**YOUR TASK**. List every line in the items below that contains the word "largest", treating uppercase and lowercase letters as different.

**DATA FOR PROCESSING**.

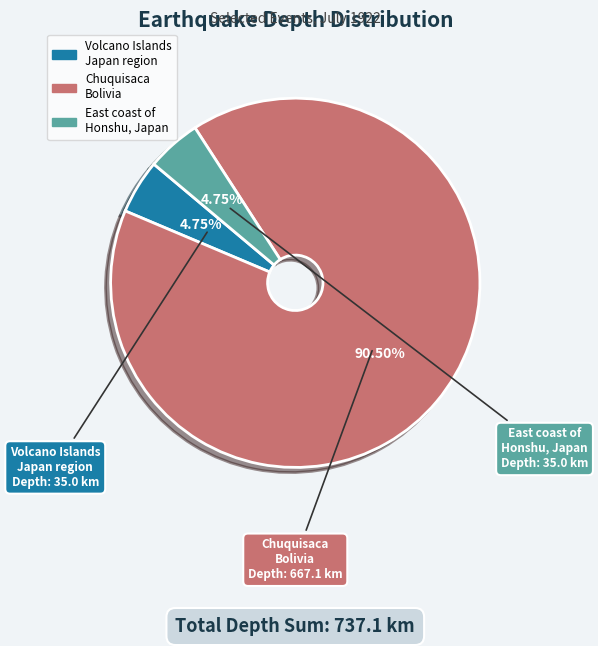

What is the largest slice in the pie chart?

Chuquisaca Bolivia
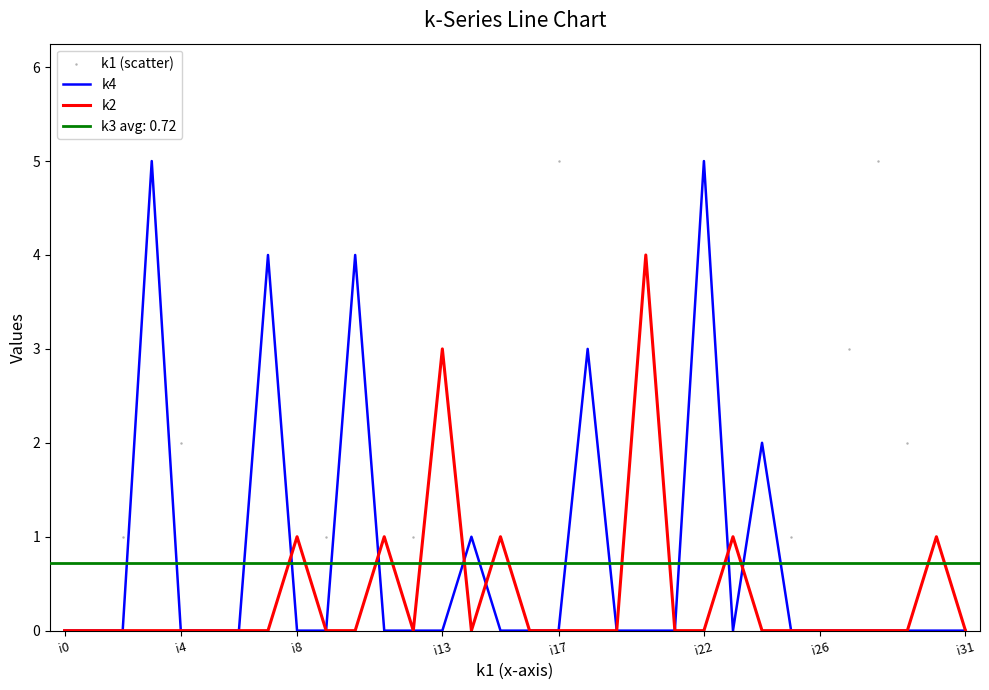

Is the value of k1 (scatter) at 12 greater than the value of k4 at 8?

Yes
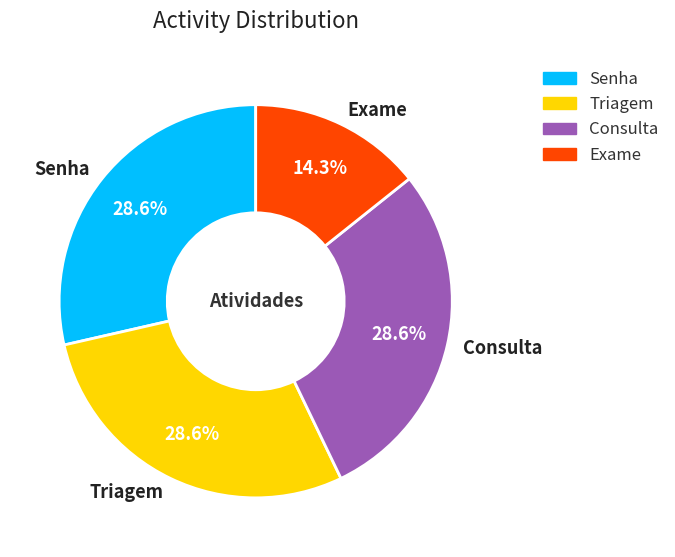

What percentage is the Consulta slice, to the nearest percent?

29%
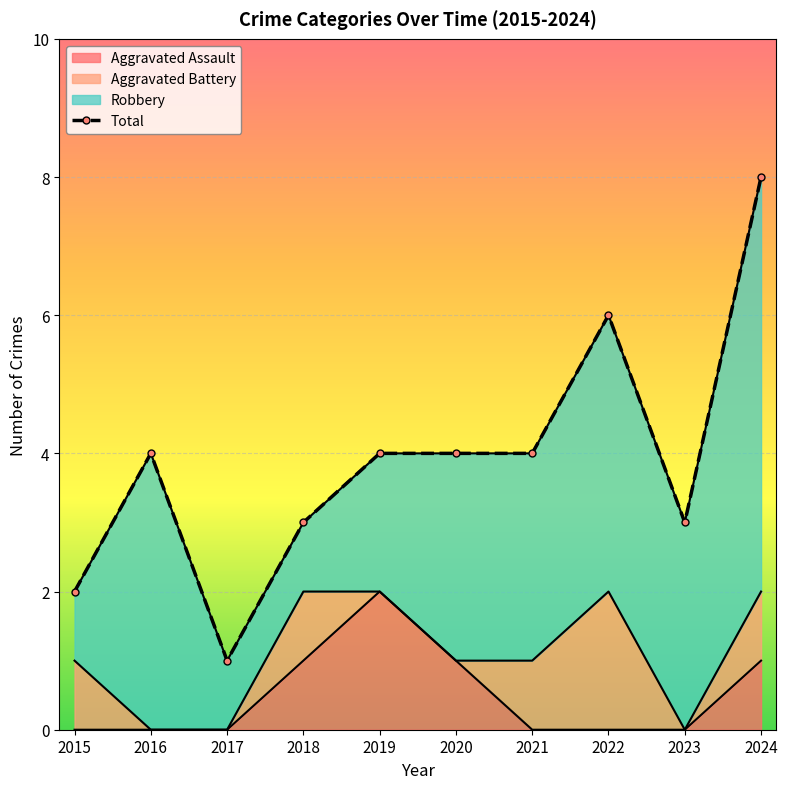

What is the approximate value at 2016?

4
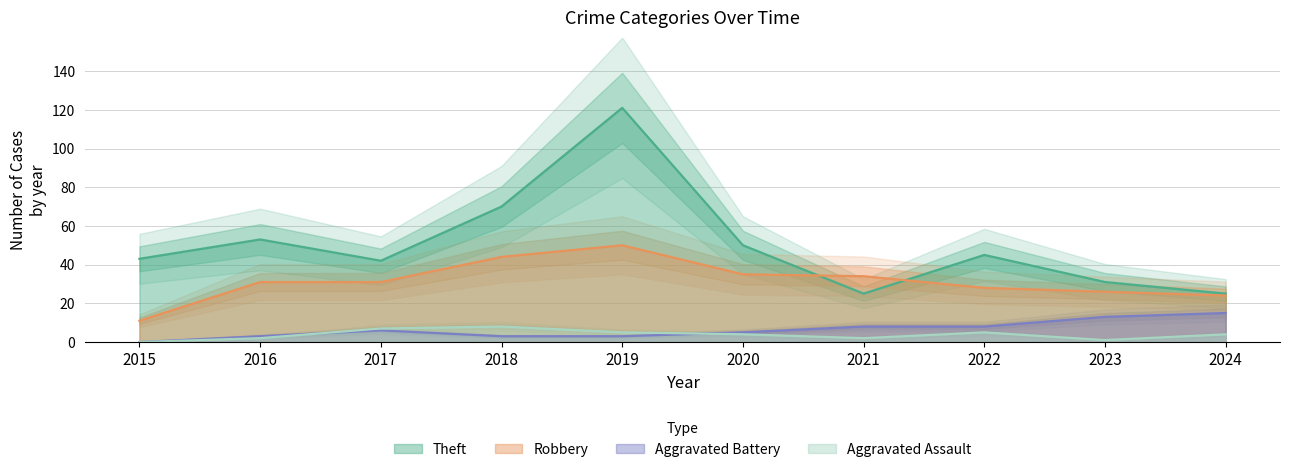

The value of Theft at 2015 is 29. True or false?

False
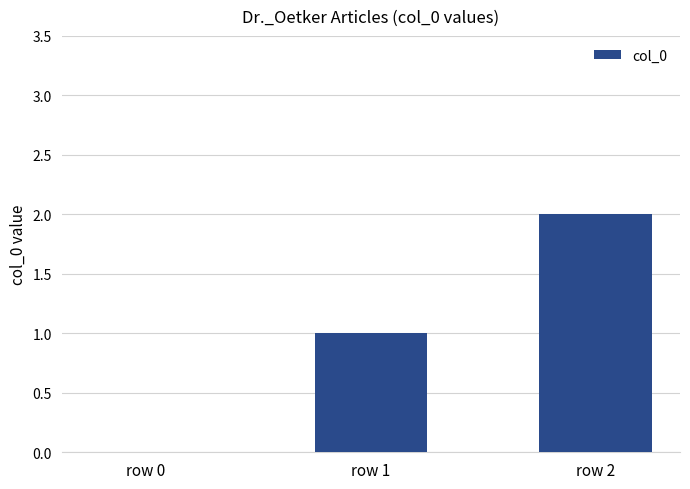

How many values are above zero?

2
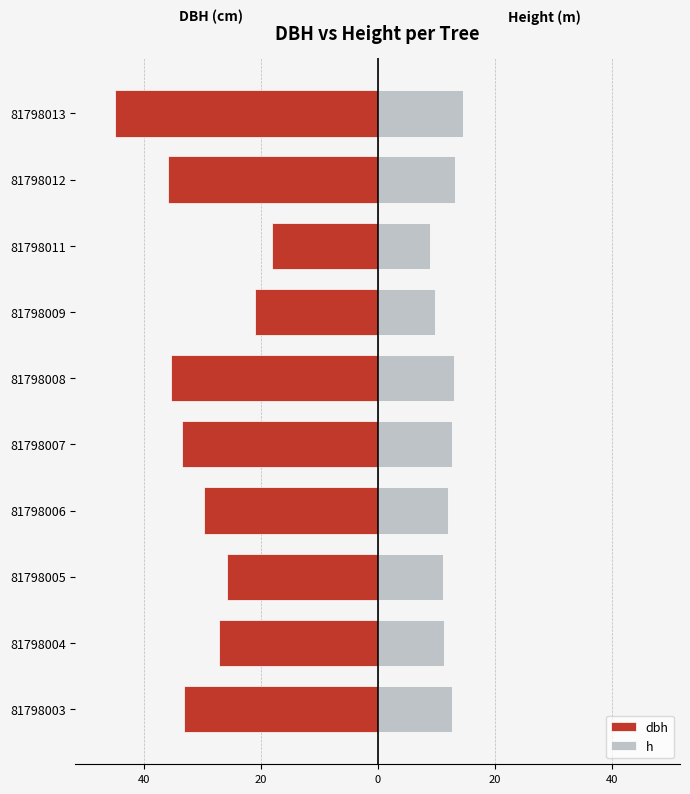

Reading left to right, transcribe all the data shown in this chart.

dbh: -33.2	-27.1	-25.8	-29.7	-33.4	-35.4	-21.1	-18.1	-35.9	-45.0
h: 12.7	11.4	11.1	12.0	12.8	13.1	9.9	9.0	13.2	14.6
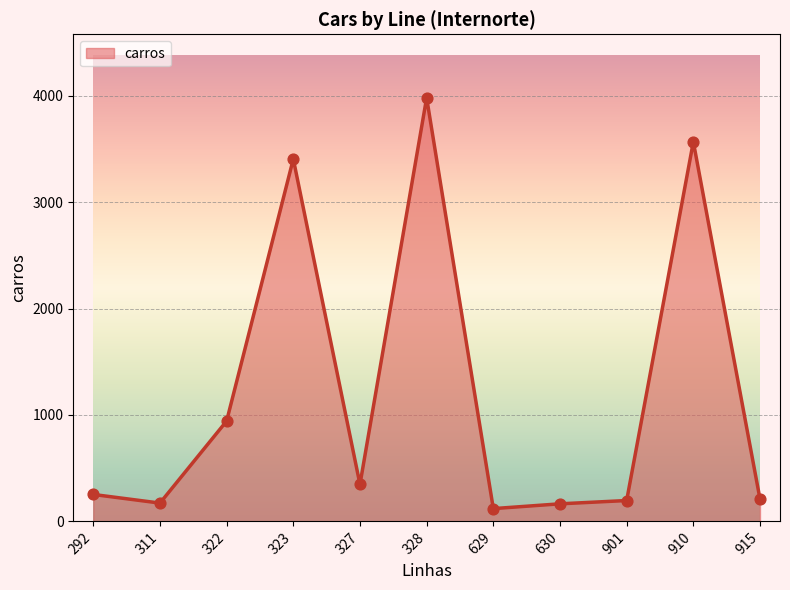

What is the change in value from 328 to 901?

-3784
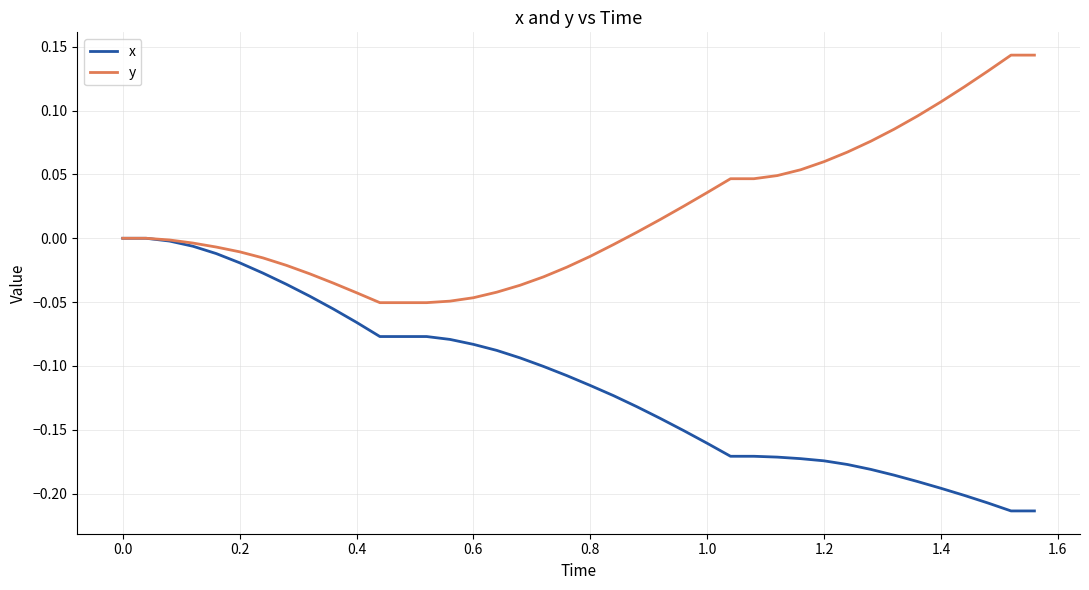

Which series has the largest total across all categories?

y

**REPLY TO THE TASK**.
What is the largest slice in the pie chart?
Which series has the largest total across all categories?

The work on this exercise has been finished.